Human Rights Watch:
Broad US-imposed economic sanctions are negatively affecting the Iranian government’s ability to adequately respond to the mounting health consequences of the coronavirus (COVID-19) pandemic. The US should take immediate action to ease US sanctions and expand licensing of sanctions-exempt items to ensure Iran’s access to essential humanitarian resources during the pandemic.
According to official statistics, as of April 3, 2020, 53,183 people in Iran have contracted the virus and 3,294 have died, though the real number is most likely higher. On March 19, the spokesperson for Iran’s Health Ministry tweeted that every hour almost 50 people contract the virus and every 10 minutes one person dies because of COVID-19 across the country. As the burden on the country’s debilitated health care system has dramatically increased, the broad US economic sanctions resulting in severe international banking restrictions have drastically constrained the ability of the country to finance humanitarian imports, including medicines and medical equipment.

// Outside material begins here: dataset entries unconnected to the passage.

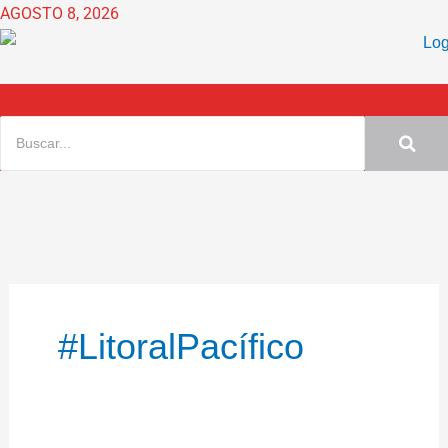
Ir
AGOSTO 8, 2026
al
contenido
#LitoralPacífico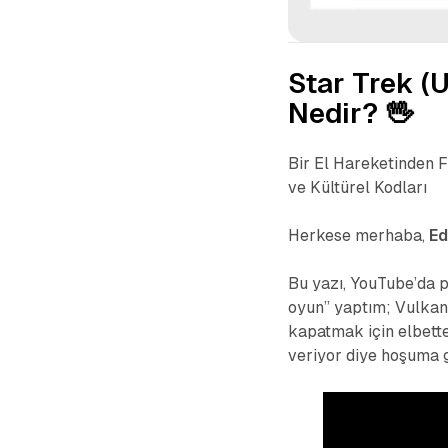
Star Trek (
Nedir? 🖖
Bir El Hareketinden F
ve Kültürel Kodları
Herkese merhaba,
Ed
Bu yazı, YouTube’da p
oyun” yaptım; Vulkan 
kapatmak için elbett
veriyor diye hoşuma git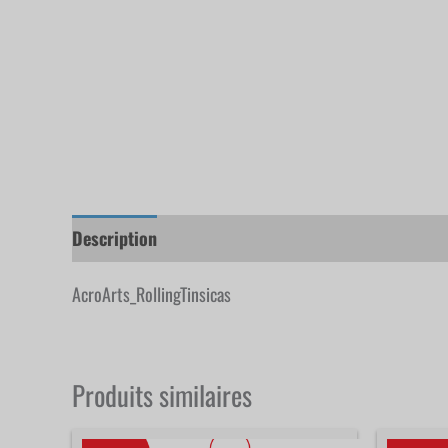
Description
AcroArts_RollingTinsicas
Produits similaires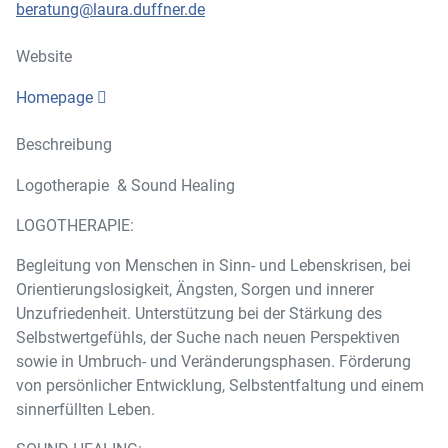
beratung@laura.duffner.de
Website
Homepage
Beschreibung
Logotherapie & Sound Healing
LOGOTHERAPIE:
Begleitung von Menschen in Sinn- und Lebenskrisen, bei
Orientierungslosigkeit, Ängsten, Sorgen und innerer
Unzufriedenheit. Unterstützung bei der Stärkung des
Selbstwertgefühls, der Suche nach neuen Perspektiven
sowie in Umbruch- und Veränderungsphasen. Förderung
von persönlicher Entwicklung, Selbstentfaltung und einem
sinnerfüllten Leben.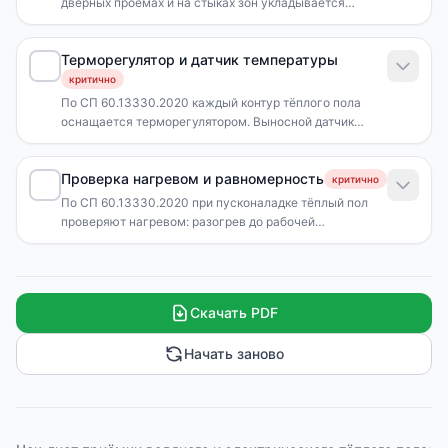
дверных проёмах и на стыках зон укладывается
демпферная (компенсационная) лента шириной не
менее толщины стяжки. Она гасит тепловое
Терморегулятор и датчик температуры
расширение стяжки и предотвращает её
растрескивание.
критично
По СП 60.13330.2020 каждый контур тёплого пола
оснащается терморегулятором. Выносной датчик
температуры пола устанавливается в гофрированной
трубе между витками греющего кабеля/трубы на
Проверка нагревом и равномерность
расстоянии 0,5-1 м от стены, на равном расстоянии от
критично
соседних ниток. Гофра позволяет заменить датчик без
По СП 60.13330.2020 при пусконаладке тёплый пол
вскрытия пола.
проверяют нагревом: разогрев до рабочей
температуры, замер равномерности. Для водяного
пола — температура подачи 35-45°C, перепад подачи
и обратки не более 5-10°C. Для электрического —
рабочий ток по паспорту, тепловизор показывает
Скачать PDF
равномерный нагрев без холодных зон.
Начать заново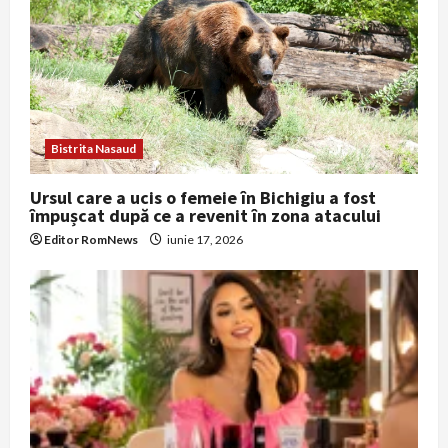
Bistrita Nasaud
Ursul care a ucis o femeie în Bichigiu a fost
împușcat după ce a revenit în zona atacului
Editor RomNews
iunie 17, 2026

“It’s bad enough that Iranians are saddled with a brutal, self-serving government that refuses to even release wrongfully detained people in crowded prisons despite the risk of coronavirus,” said Kenneth Roth, Executive Director at Human Rights Watch. “But it is wrong and callous for the Trump administration to compound Iranians’ misery by depriving them of access to the critical medical resources they urgently need.”
After the Trump administration announced its intention to leave the negotiated nuclear agreement in 2018, Iran’s currency, the rial, depreciated significantly. The restrictions on financing, combined with the sharp depreciation of the rial, have resulted in severely limiting Iranian companies and hospitals from purchasing essential medicines and medical equipment from outside Iran that residents depend upon for critical medical care. Moreover, renewed US sanctions have directly impacted families’ purchasing power, contributing to inflation rates of around 30 percent in the past year.